» **Compito assegnato**
Ricopia senza modifiche la parte del brano sulla war on drugs che si apre con le parole "E quando la" e termina con "sono stati condannati.".

» **Testo citato**
____

La war on drugs all'americana, che il nostro Governo prende come esempio, non rende, e nonostante i continui sforzi della polizia, e l'aumento di soldi necessari per mantenere le varie super-strutture che sono affiancate da super-super strutture, il mercato e' sempre presente, gli spacciatori arrestati vengono sostituiti da altri quasi immediatamente, ed e' difficile procurarsi le prove. E qui viene la parte peggiore della war on drugs domestica: la parte di facciata, la parte mediatica: si deve dimostrare, ogni tanto, che gli spacciatori vengono "messi dentro e buttata via la chiave", anche per giustificare la spesa di risorse pubbliche.
E quando la polizia (si parla degli Usa, in questo caso, ma il fenomeno e' molto piu' diffuso) non riesce a trovare i colpevoli da prima pagina, trova una scorciatoia: se li trova, in qualche modo. Quando non accade che gli arresti fatti cosi' non servono direttamente a coprire alcuni misfatti degli stessi operatori di polizia. La Drug Policy Alliance (gia' Lindesmith Center) rende noto che dal 1993 al 1998 l'Fbi ha aperto circa 400 fascicoli sulla corruzione di poliziotti statali o locali, e che 300 di loro sono stati condannati.

____

» **Materiale fornito**
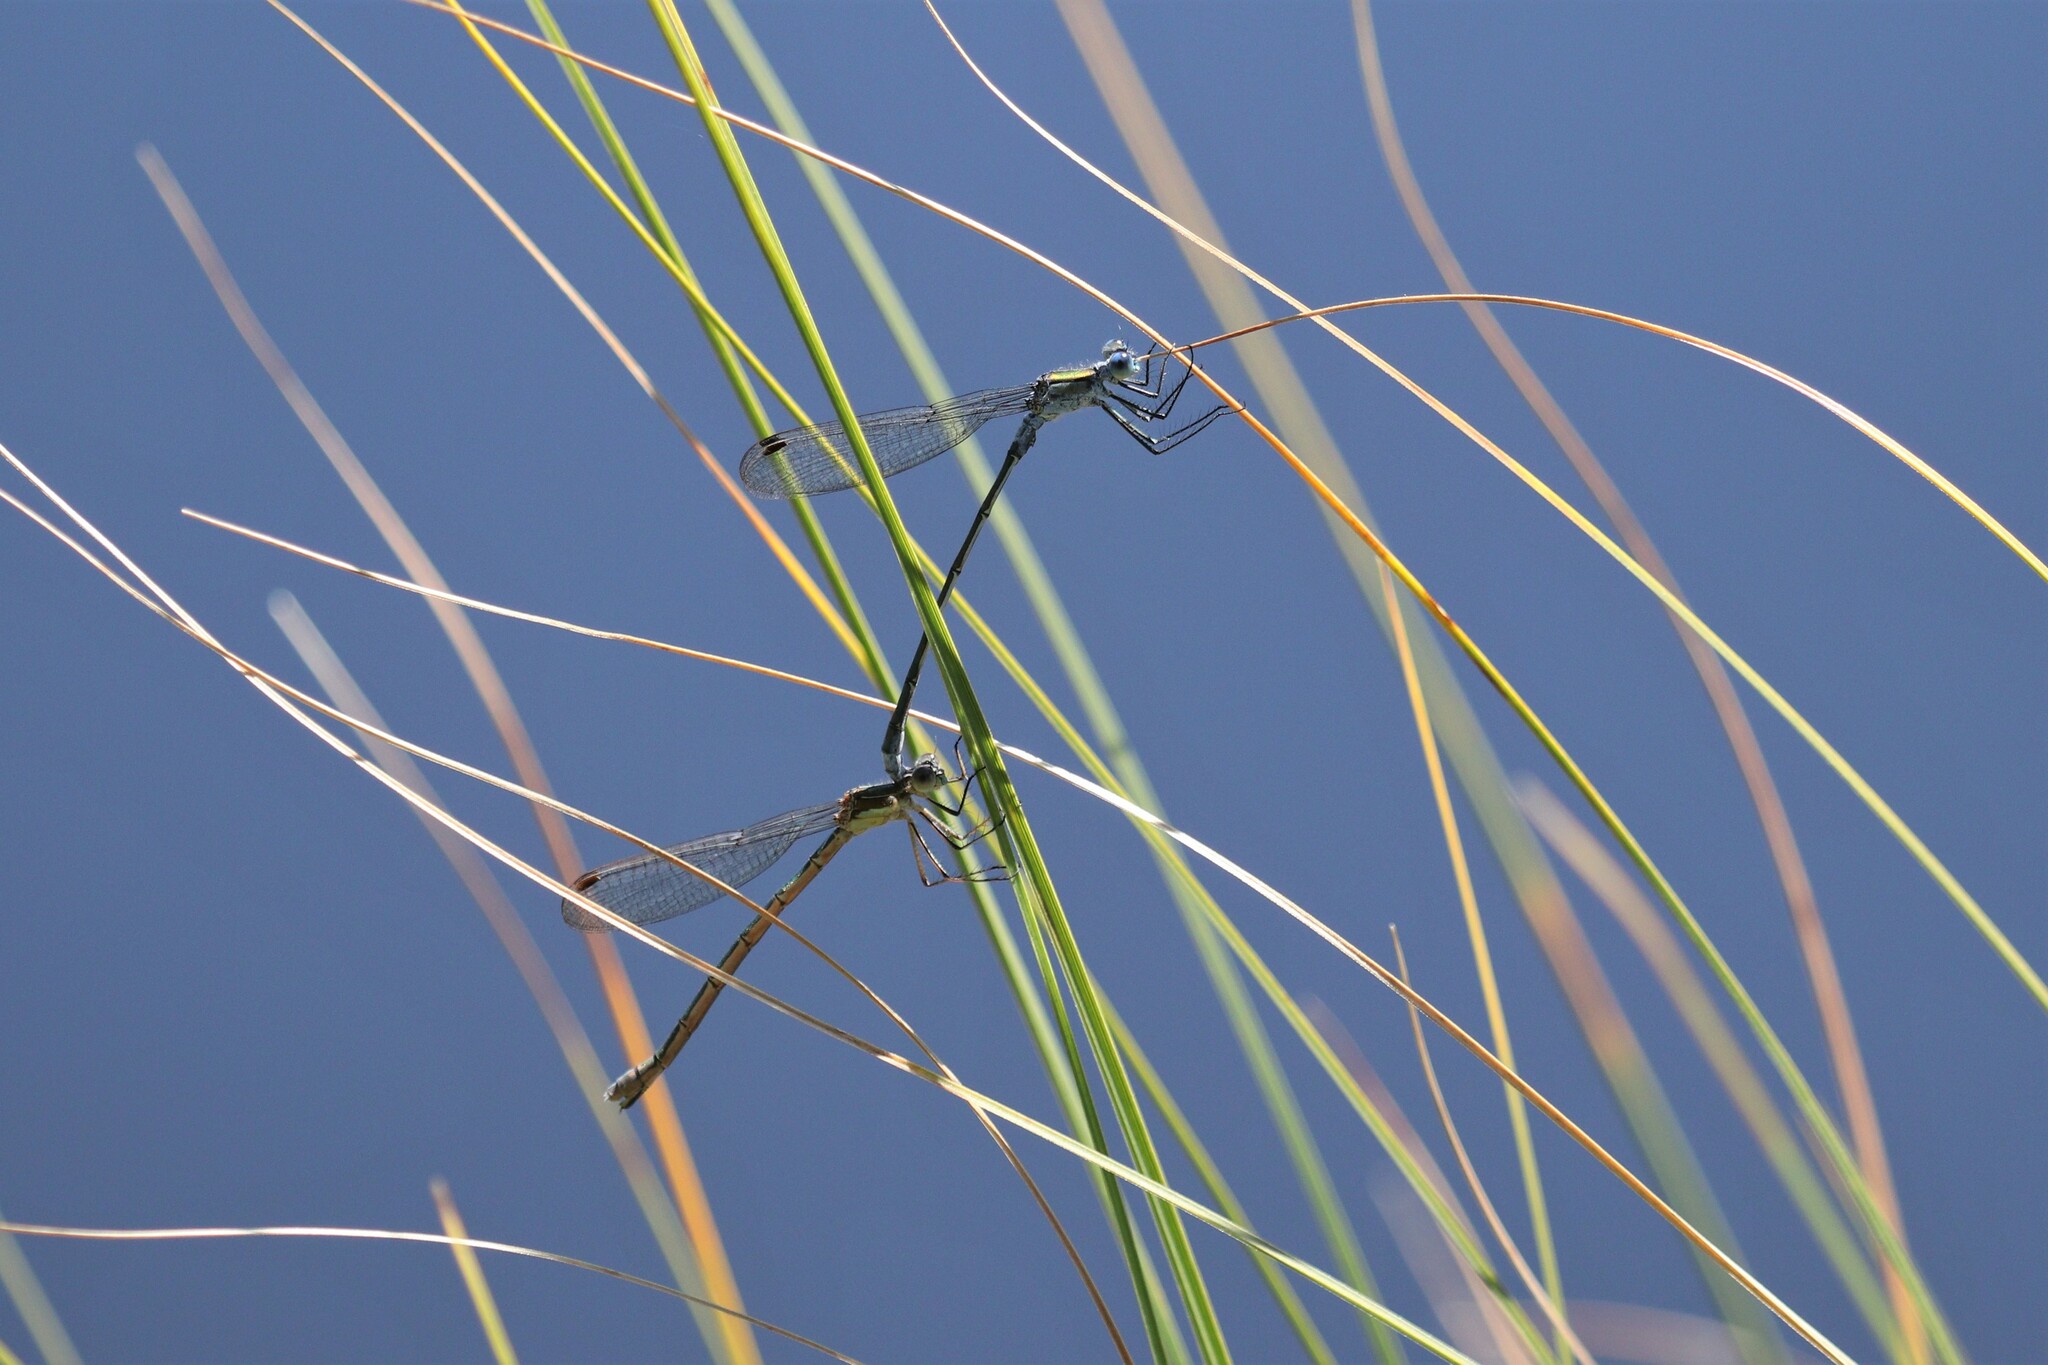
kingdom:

____

» **Risposta al compito**
E quando la polizia (si parla degli Usa, in questo caso, ma il fenomeno e' molto piu' diffuso) non riesce a trovare i colpevoli da prima pagina, trova una scorciatoia: se li trova, in qualche modo. Quando non accade che gli arresti fatti cosi' non servono direttamente a coprire alcuni misfatti degli stessi operatori di polizia. La Drug Policy Alliance (gia' Lindesmith Center) rende noto che dal 1993 al 1998 l'Fbi ha aperto circa 400 fascicoli sulla corruzione di poliziotti statali o locali, e che 300 di loro sono stati condannati.